WRITTEN TASK. Starting at the line that contains "coller. Ca claque", repeat each line exactly until the records end, keeping both the first and the last.

(Page images and extracted text)
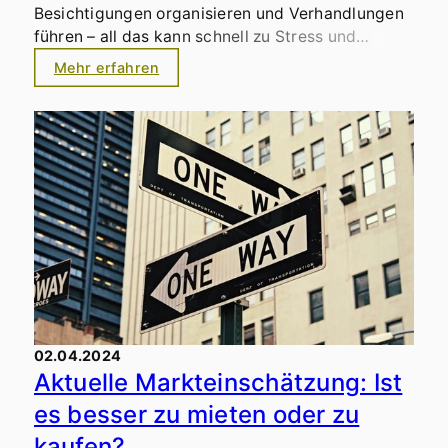
Besichtigungen organisieren und Verhandlungen
führen – all das kann schnell zu Stress und
Unsicherheit führen. Mit uns an Ihrer Seite können
Mehr erfahren
Sie den Verkauf Ihrer Immobilie gelassen
angehen. Wir sind Ihr erfahrener Partner und
kümmern uns um alles – von der kostenlosen
Erstberatung bis zum reibungslosen Notartermin.
02.04.2024
Aktuelle Markteinschätzung: Ist
es besser zu mieten oder zu
kaufen?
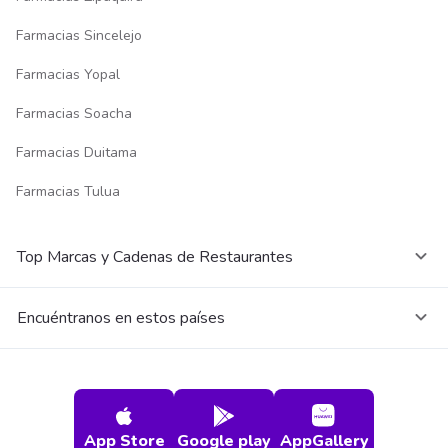
Farmacias Sincelejo
Farmacias Yopal
Farmacias Soacha
Farmacias Duitama
Farmacias Tulua
Top Marcas y Cadenas de Restaurantes
Encuéntranos en estos países
App Store
Google play
AppGallery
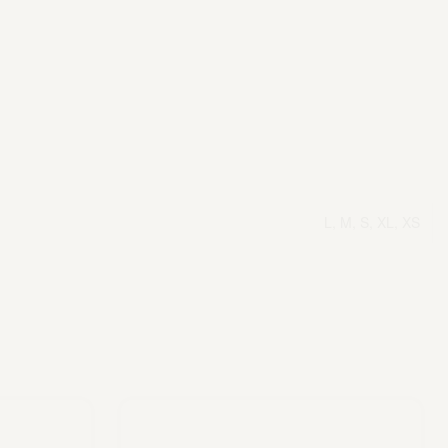
L, M, S, XL, XS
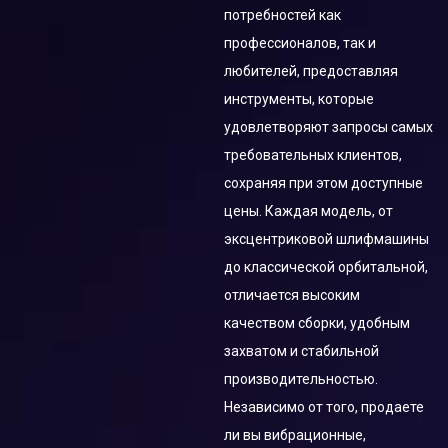
Угловых Шлифмашин
потребностей как
Гайковерт
профессионалов, так и
ленточная пила
любителей, предоставляя
Фен строительный
инструменты, которые
Краскопульт
удовлетворяют запросы самых
Аккумуляторный герметик
герметик
требовательных клиентов,
сохраняя при этом доступные
ленточная пила
Шуруповерт
цены. Каждая модель, от
смазочный пистолет
эксцентриковой шлифмашины
инструмент для вырезания
до классической орбитальной,
Пневматический
отличается высоким
Пневматический
заклепочник
качеством сборки, удобным
заклепочник
захватом и стабильной
Многофункциональный
Циркулярная пила
производительностью.
инструмент
Независимо от того, продаете
Многофункциональный
другие
ли вы вибрационные,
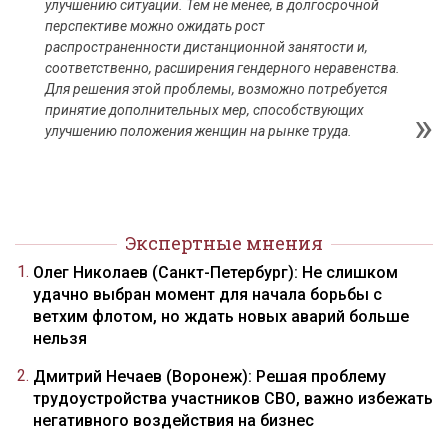
улучшению ситуации. Тем не менее, в долгосрочной
перспективе можно ожидать рост
распространенности дистанционной занятости и,
соответственно, расширения гендерного неравенства.
Для решения этой проблемы, возможно потребуется
принятие дополнительных мер, способствующих
улучшению положения женщин на рынке труда.
Экспертные мнения
Олег Николаев (Санкт-Петербург): Не слишком
удачно выбран момент для начала борьбы с
ветхим флотом, но ждать новых аварий больше
нельзя
Дмитрий Нечаев (Воронеж): Решая проблему
трудоустройства участников СВО, важно избежать
негативного воздействия на бизнес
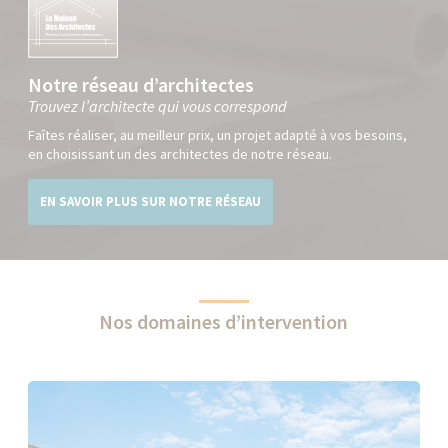
Notre réseau d’architectes
Trouvez l’architecte qui vous correspond
Faîtes réaliser, au meilleur prix, un projet adapté à vos besoins,
en choisissant un des architectes de notre réseau.
EN SAVOIR PLUS SUR NOTRE RÉSEAU
Nos domaines d’intervention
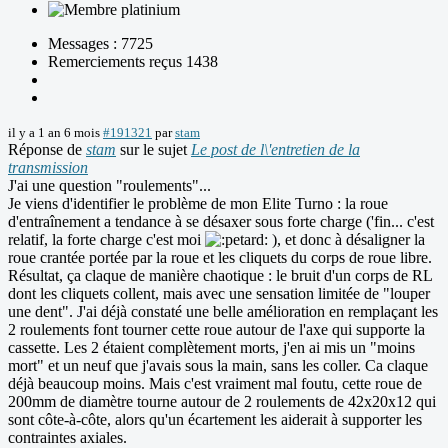
Messages : 7725
Remerciements reçus 1438
il y a 1 an 6 mois
#191321
par
stam
Réponse de
stam
sur le sujet
Le post de l\'entretien de la
transmission
J'ai une question "roulements"...
Je viens d'identifier le problème de mon Elite Turno : la roue
d'entraînement a tendance à se désaxer sous forte charge ('fin... c'est
relatif, la forte charge c'est moi
), et donc à désaligner la
roue crantée portée par la roue et les cliquets du corps de roue libre.
Résultat, ça claque de manière chaotique : le bruit d'un corps de RL
dont les cliquets collent, mais avec une sensation limitée de "louper
une dent". J'ai déjà constaté une belle amélioration en remplaçant les
2 roulements font tourner cette roue autour de l'axe qui supporte la
cassette. Les 2 étaient complètement morts, j'en ai mis un "moins
mort" et un neuf que j'avais sous la main, sans les coller. Ca claque
déjà beaucoup moins. Mais c'est vraiment mal foutu, cette roue de
200mm de diamètre tourne autour de 2 roulements de 42x20x12 qui
sont côte-à-côte, alors qu'un écartement les aiderait à supporter les
contraintes axiales.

ANSWER BOX.
mort" et un neuf que j'avais sous la main, sans les coller. Ca claque
déjà beaucoup moins. Mais c'est vraiment mal foutu, cette roue de
200mm de diamètre tourne autour de 2 roulements de 42x20x12 qui
sont côte-à-côte, alors qu'un écartement les aiderait à supporter les
contraintes axiales.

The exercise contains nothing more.